自動車の機能安全規格「ISO 26262」への準拠確認を容易に行える革新的な安全分析ツールを発売

〜GUIベースのソフトウェアツールにより、ルネサス製デバイスや適用システムの安全分析結果をフレキシブルに取得、ISO 26262への準拠の確実性を向上可能〜

 

 ルネサス エレクトロニクス株式会社(代表取締役社長兼 CEO: 呉 文精、以下ルネサス)は、このたび、自動車の機能安全規格「ISO 26262」への準拠確認を容易に行えるよう、革新的な安全分析ツールGUI(Graphical User Interface)版CAR(Customizable Analysis Report)ツールを発売します。このツールにより、セーフティクリティカルなシステムにルネサス製品をより容易に適用することができ、さらに、自動車に搭載される電気/電子システムの安全性に関する国際規格であるISO 26262への準拠の確実性を向上させることが可能です。

 ルネサスは、これまで、自動車向け機能安全サポートプログラム( https://www.renesas.com/jp/ja/solutions/automotive/technology/safety.html )として、ISO 26262に対応するためのハードウェア、ソフトウェア、各種ツールやコンサルティングを提供してきました。
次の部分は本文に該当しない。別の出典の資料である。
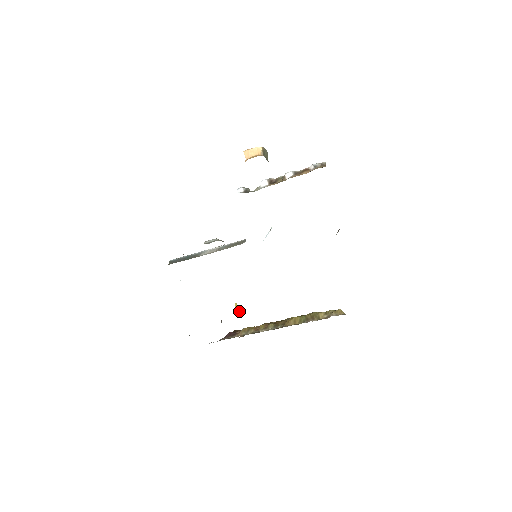
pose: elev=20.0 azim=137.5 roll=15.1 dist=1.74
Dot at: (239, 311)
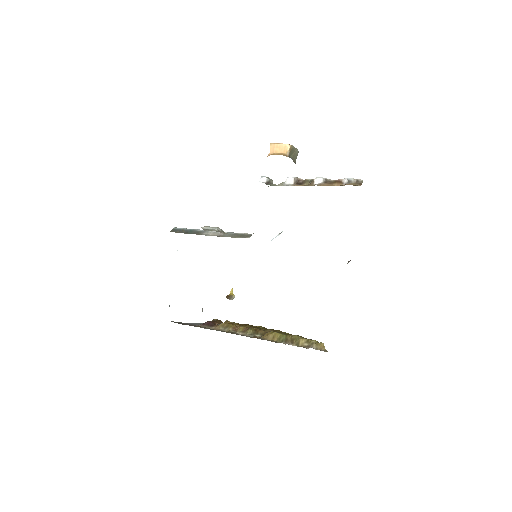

今回発売するGUI版CARツールは、このプログラムの新しいラインアップのひとつとして発売し、以前から課題となっている、SEooC(注1)製品の安全分析結果のシステムユースケースに応じた調整や、複数の安全目標に対応した安全分析結果のレポート作成にかかる作業負荷を軽減します。

 ルネサスの機能安全コンピタンスセンター部長のRiccardo Vincelliは、次のように述べています。「このツールは、ISO 26262の策定に当初から深く関わってきた機能安全を専門とするルネサスのエンジニアたちが、お客様の機能安全を担当するエンジニアたちのために開発したものです。効率的な安全分析、関係者との効果的な分析結果のやり取り、そして多様なユースケースへの対応など、日々直面する課題に対するソリューションを見つけようと必死に行ってきた活動の成果です。」

 GUI版CARツールは、以下3つの評価値を自動的に算出し、ISO 26262で定義される基準値に対して達成可能かどうかを、ひと目で確認することができます。

  (1)SPFM(Single Point Fault Metric:シングルポイント故障対処の有効性評価値)

  (2)LFM(Latent Fault Metric:レイテント故障対処の有効性評価値)

  (3)PMHF(Probabilistic Metric for Random Hardware Failure:偶発的なハードウェア故障による安全目標侵害確率)および、各安全目標侵害要因の発生確率

 また、デバイス全体やデバイス内要素の様々な粒度で、故障分類(シングルポイント故障・残存故障・レイテント故障)ごとのFIT(Failure In Time:稼働10億時間当たりの平均故障回数)を表示可能です。これによりユーザは、安全目標を侵害するリスクが高い部分を容易に特定・分析することが可能になります。

 GUI版CARツールは、ツールとは別に提供されるデバイス製品ライブラリを読み込んで使用します。ライブラリ内に含まれる分析条件パラメータは、ターゲットシステムでのデバイス製品の使用方法にあわせてツール上でカスタマイズできます。カスタマイズ可能な分析条件パラメータには、故障率ソース、故障特性、故障モード、故障の影響、故障カバレッジなどがあります。